İngiliz demirci Thomas Newcomen, yaşadığı yerin yakınlarındaki kalay madenlerinde suyu dışarı çıkarmak için kullanılan atların yüksek maliyetinden haberdardı. Newcomen bu soruna çözüm bulmak için yardımcısı ile on yıldan uzun bir süre boyunca buhar motoru üzerine çalışmalar yaptı. Ancak makine mühendisliği eğitimi almamışlardı. Bu nedenle dönemin ünlü bilim insanı Robert Hooke ile mektuplaşarak fikir alışverişi yaptılar. Yaklaşık on yıllık çalışmanın sonunda, 1698’de, pistonun çevresi deri bir kapakla sızdırmaz hâle getirilmiş, yaklaşık 18 cm çapında pirinç bir silindir yapmayı başardılar.

Newcomen’in motorunda bir ucu buhar pistonu ve silindir sistemine, diğer ucu madendeki suyu yukarı çeken pompaya bağlı olan ahşap bir kalas bulunuyordu. Kalasın pompaya bağlı ucu silindir sistemine bağlı ucundan daha ağırdı. Bu nedenle sistem çalışmadığı zaman pompaya bağlı taraf aşağıda duruyordu. İlk olarak silindirin içi atmosfer basıncındaki buharla dolduruluyor ve daha sonra sisteme su püskürtülüp buharın soğuyarak yoğunlaşması sağlanıyordu. Bu durumda silindirin içinde oluşan vakum pistonu aşağı çekerken tahta kalasın diğer ucu yukarı kalkıyor, böylece madendeki su yukarı doğru çıkarak pompa odasına doluyordu. Daha sonra buhar silindirinin altındaki kapakçık açılarak silindirin içinin atmosfer basıncına dönmesini sağlıyordu. Bu sırada tahta kalasın diğer ucu daha ağır olduğu için yerçekiminin de etkisi ile aşağı iniyordu, böylece pompa odasındaki su tahliye ediliyordu.

Newcomen’in motorunda buhar atmosfer ile aynı basınçtaydı, bu nedenle Newcomen’in motoruna “atmosferik” motor denilmişti. Newcomen motoru ilk defa 1712'de Staffordshire'daki Dudley Şatosu yakınında kuruldu.

Newcomen’in atmosferik buhar motorunun icadından sonra geçen 60 yılda Newcomen'in tasarımından farklı olmayan birçok atmosferik motor üretildi.

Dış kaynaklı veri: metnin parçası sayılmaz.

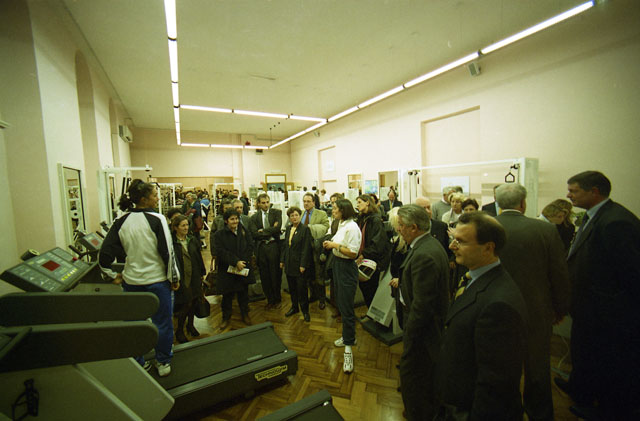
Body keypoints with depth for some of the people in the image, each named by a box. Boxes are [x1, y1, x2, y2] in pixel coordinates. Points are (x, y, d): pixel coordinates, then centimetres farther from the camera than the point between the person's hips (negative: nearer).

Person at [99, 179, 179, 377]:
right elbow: (168, 252, -16)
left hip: (131, 281, 5)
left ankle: (137, 363, 34)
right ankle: (163, 363, 27)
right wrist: (174, 278, -5)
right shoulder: (157, 219, -16)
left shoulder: (121, 222, -2)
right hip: (157, 280, -4)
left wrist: (116, 274, 14)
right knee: (162, 323, 13)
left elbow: (105, 254, -1)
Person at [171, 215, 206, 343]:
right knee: (186, 303, -3)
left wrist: (202, 273, 12)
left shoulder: (193, 240, 6)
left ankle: (190, 325, 37)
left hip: (194, 277, 5)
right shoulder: (171, 242, -10)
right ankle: (179, 331, 19)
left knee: (193, 301, 15)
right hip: (181, 278, -5)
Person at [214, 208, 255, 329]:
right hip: (227, 270, -2)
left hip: (243, 268, 2)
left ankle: (245, 314, 34)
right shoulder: (220, 234, -4)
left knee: (243, 293, 15)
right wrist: (235, 262, -20)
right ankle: (226, 318, 29)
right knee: (227, 295, 10)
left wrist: (242, 261, -13)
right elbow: (221, 251, -13)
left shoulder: (244, 231, 2)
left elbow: (250, 247, -2)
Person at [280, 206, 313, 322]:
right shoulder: (288, 228, 9)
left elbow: (306, 248, -14)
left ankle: (305, 310, 19)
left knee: (301, 287, 2)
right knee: (292, 287, 15)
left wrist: (303, 264, -16)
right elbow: (285, 245, 14)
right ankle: (294, 307, 32)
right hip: (289, 263, 6)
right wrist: (282, 260, 11)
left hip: (299, 263, -6)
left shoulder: (305, 229, -10)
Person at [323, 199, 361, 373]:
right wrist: (331, 244, 1)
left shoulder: (352, 227, -20)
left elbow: (353, 253, -22)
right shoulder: (341, 224, 8)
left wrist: (336, 245, -18)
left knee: (346, 308, -2)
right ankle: (348, 336, 39)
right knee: (341, 304, 20)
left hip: (346, 268, -10)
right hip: (337, 264, 10)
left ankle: (348, 348, 11)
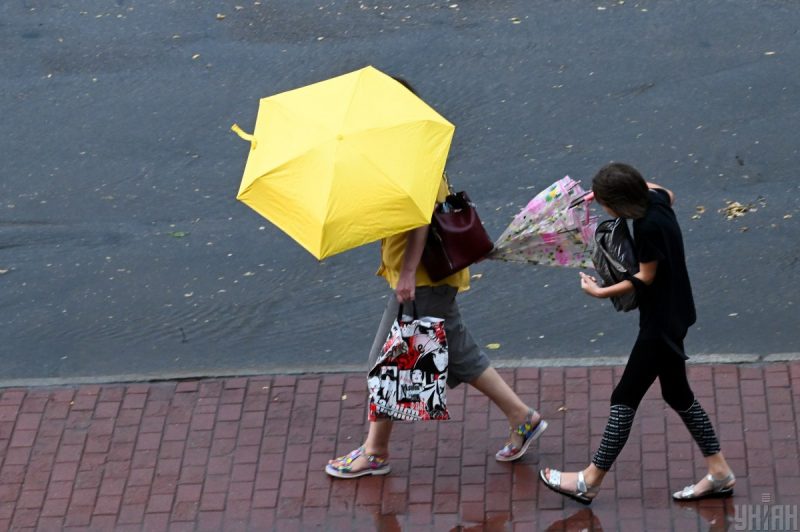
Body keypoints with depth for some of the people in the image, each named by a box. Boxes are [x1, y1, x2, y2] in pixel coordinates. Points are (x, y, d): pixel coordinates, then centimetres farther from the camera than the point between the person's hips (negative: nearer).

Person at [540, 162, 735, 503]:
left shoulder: (649, 227, -28)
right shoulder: (655, 198, -3)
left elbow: (645, 278, -18)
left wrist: (601, 292, -13)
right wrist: (628, 186, 16)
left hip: (661, 322, -10)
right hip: (671, 314, 10)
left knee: (625, 397, -2)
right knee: (677, 393, 19)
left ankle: (589, 482, 5)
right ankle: (719, 474, 24)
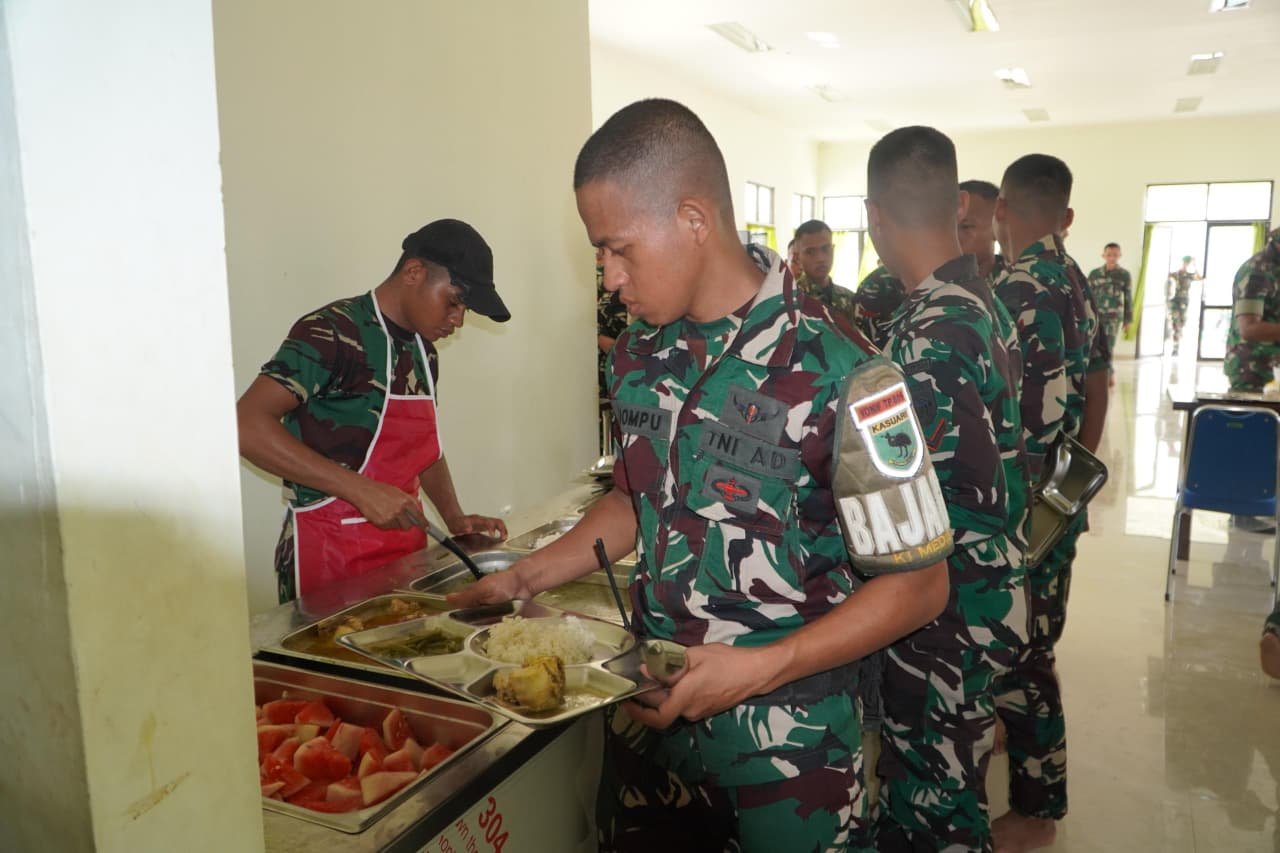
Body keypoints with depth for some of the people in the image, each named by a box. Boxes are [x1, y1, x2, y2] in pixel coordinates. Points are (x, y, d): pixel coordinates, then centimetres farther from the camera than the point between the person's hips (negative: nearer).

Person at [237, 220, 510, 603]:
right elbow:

İngiliz mühendis John Smeaton, Newcomen’in atmosferik buhar motorunun verimini artırmak için İngiltere’de kullanılan çok sayıda atmosferik buhar motoru tasarımını ayrıntılı olarak inceledi. Araştırmaları sonucunda farklı büyüklükteki atmosferik motorlar için en uygun oranları belirledi. Ayrıca motor parçalarının, özellikle pistonun ve silindirin, çalışma mekanizmasını geliştirerek motorlarının performansını iki katına çıkarmayı başardı.

1760'lı yıllarda mühendisler, derin madenlerden suyla birlikte kömürü de çıkarmak için buhar motorlarını kullanmaya başladı. Aynı dönemde James Watt da buharlı motorlarla ilgileniyordu.